Activity
Rename "RV Lighting" to "Camper Lighting" throughout the lines below, changing nothing else, and leave the pictures out of your answer.

BEGIN The data

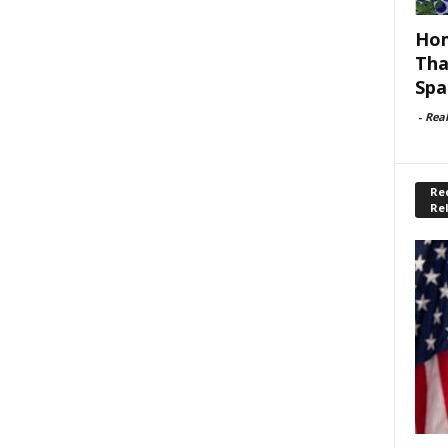
Hom
Tha
Spa
-
Rea
Rec
Re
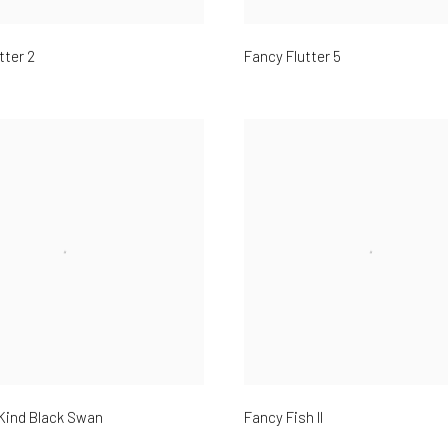
tter 2
Fancy Flutter 5
Kind Black Swan
Fancy Fish II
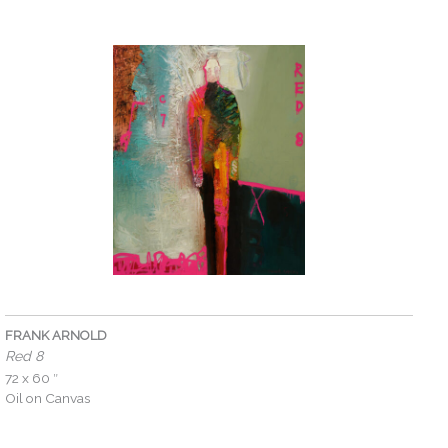
FRANK ARNOLD
Red 8
72 x 60 ″
Oil on Canvas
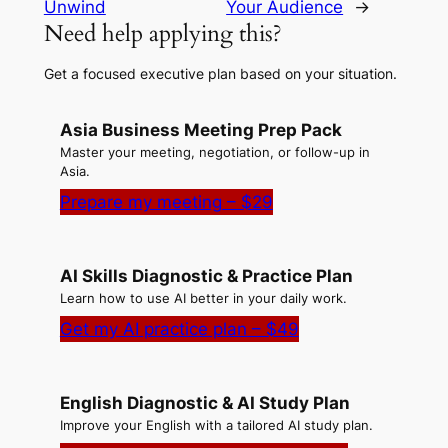
Unwind
Your Audience
→
Need help applying this?
Get a focused executive plan based on your situation.
Asia Business Meeting Prep Pack
Master your meeting, negotiation, or follow-up in
Asia.
Prepare my meeting – $29
AI Skills Diagnostic & Practice Plan
Learn how to use AI better in your daily work.
Get my AI practice plan – $49
English Diagnostic & AI Study Plan
Improve your English with a tailored AI study plan.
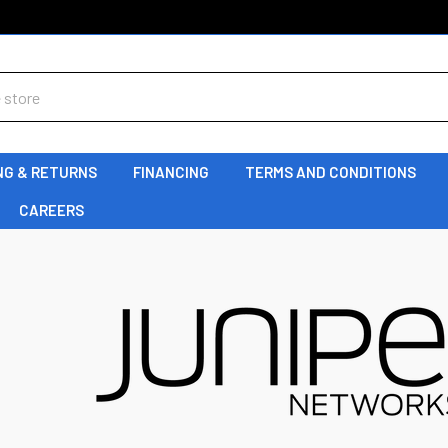
NG & RETURNS
FINANCING
TERMS AND CONDITIONS
CAREERS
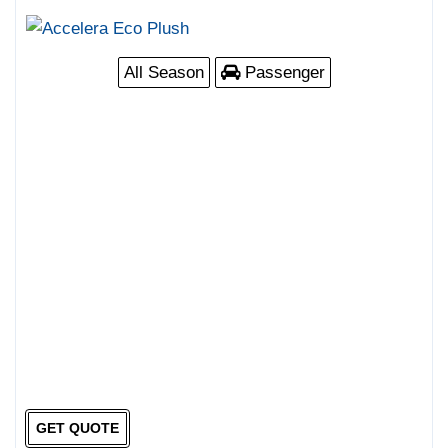
All Season
Passenger
GET QUOTE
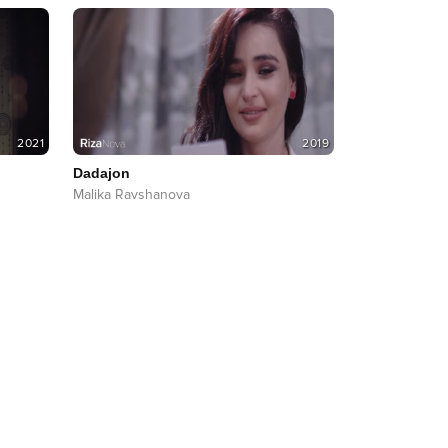
2021
2019
Dadajon
Malika Ravshanova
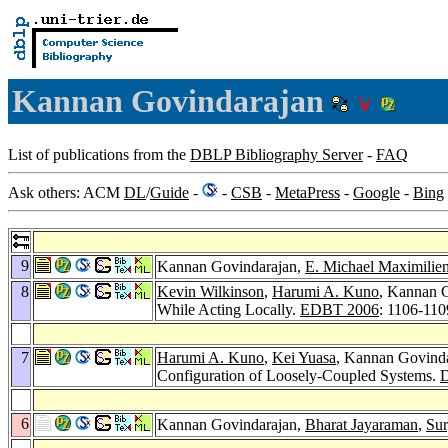
Kannan Govindarajan
List of publications from the
DBLP Bibliography Server
-
FAQ
Ask others: ACM
DL
/
Guide
-
-
CSB
-
MetaPress
-
Google
-
Bing
9
Kannan Govindarajan,
E. Michael Maximilie
8
Kevin Wilkinson
,
Harumi A. Kuno
, Kannan 
While Acting Locally.
EDBT 2006
: 1106-110
7
Harumi A. Kuno
,
Kei Yuasa
, Kannan Govind
Configuration of Loosely-Coupled Systems.
6
Kannan Govindarajan,
Bharat Jayaraman
,
Su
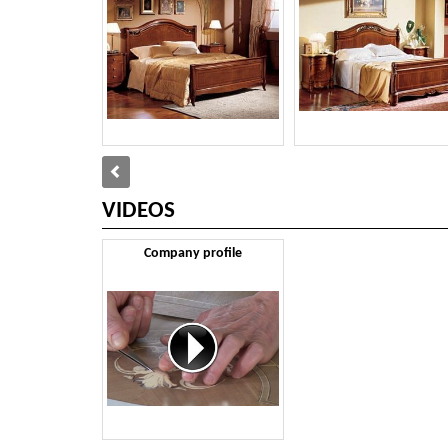
VIDEOS
Company profile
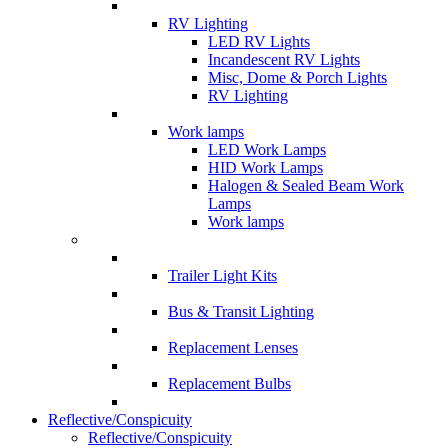
RV Lighting
LED RV Lights
Incandescent RV Lights
Misc, Dome & Porch Lights
RV Lighting
Work lamps
LED Work Lamps
HID Work Lamps
Halogen & Sealed Beam Work
Lamps
Work lamps
Trailer Light Kits
Bus & Transit Lighting
Replacement Lenses
Replacement Bulbs
Reflective/Conspicuity
Reflective/Conspicuity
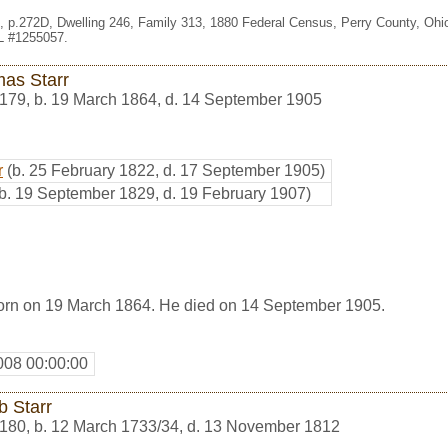
le, p.272D, Dwelling 246, Family 313, 1880 Federal Census, Perry County, Oh
HL #1255057.
as Starr
179
,
b. 19 March 1864, d. 14 September 1905
r
(b. 25 February 1822, d. 17 September 1905)
(b. 19 September 1829, d. 19 February 1907)
orn on 19 March 1864. He died on 14 September 1905.
008 00:00:00
b Starr
180
,
b. 12 March 1733/34, d. 13 November 1812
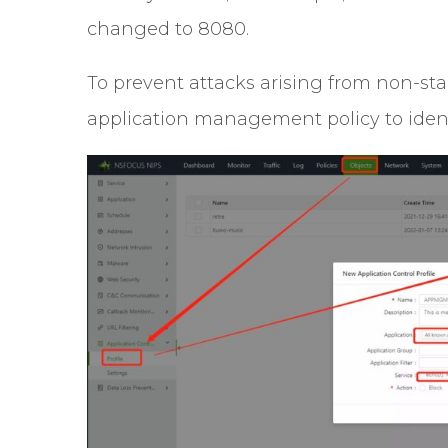
changed to 8080.
To prevent attacks arising from non-st
application management policy to identi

END The data

Response to this exercise
Hom
Tha
Spa
-
Rea
Rec
Re
tter 2
Fancy Flutter 5
Kind Black Swan
Fancy Fish II
FRANK ARNOLD
Red 8
72 x 60 ″
Oil on Canvas
Unwind
Your Audience
→
Need help applying this?
Get a focused executive plan based on your situation.
Asia Business Meeting Prep Pack
Master your meeting, negotiation, or follow-up in
Asia.
Prepare my meeting – $29
AI Skills Diagnostic & Practice Plan
Learn how to use AI better in your daily work.
Get my AI practice plan – $49
English Diagnostic & AI Study Plan
Improve your English with a tailored AI study plan.
NG & RETURNS
FINANCING
TERMS AND CONDITIONS
CAREERS
All Season
Passenger
GET QUOTE
2021
2019
Dadajon
Malika Ravshanova
Kannan Govindarajan
List of publications from the
DBLP Bibliography Server
-
FAQ
Ask others: ACM
DL
/
Guide
-
-
CSB
-
MetaPress
-
Google
-
Bing
9
Kannan Govindarajan,
E. Michael Maximilie
8
Kevin Wilkinson
,
Harumi A. Kuno
, Kannan 
While Acting Locally.
EDBT 2006
: 1106-110
7
Harumi A. Kuno
,
Kei Yuasa
, Kannan Govind
Configuration of Loosely-Coupled Systems.
6
Kannan Govindarajan,
Bharat Jayaraman
,
Su
VIDEOS
Company profile
Camper Lighting
LED RV Lights
Incandescent RV Lights
Misc, Dome & Porch Lights
Camper Lighting
Work lamps
LED Work Lamps
HID Work Lamps
Halogen & Sealed Beam Work
Lamps
Work lamps
Trailer Light Kits
Bus & Transit Lighting
Replacement Lenses
Replacement Bulbs
Reflective/Conspicuity
Reflective/Conspicuity
le, p.272D, Dwelling 246, Family 313, 1880 Federal Census, Perry County, Oh
HL #1255057.
as Starr
179
,
b. 19 March 1864, d. 14 September 1905
r
(b. 25 February 1822, d. 17 September 1905)
(b. 19 September 1829, d. 19 February 1907)
orn on 19 March 1864. He died on 14 September 1905.
008 00:00:00
b Starr
180
,
b. 12 March 1733/34, d. 13 November 1812
changed to 8080.
To prevent attacks arising from non-st
application management policy to identi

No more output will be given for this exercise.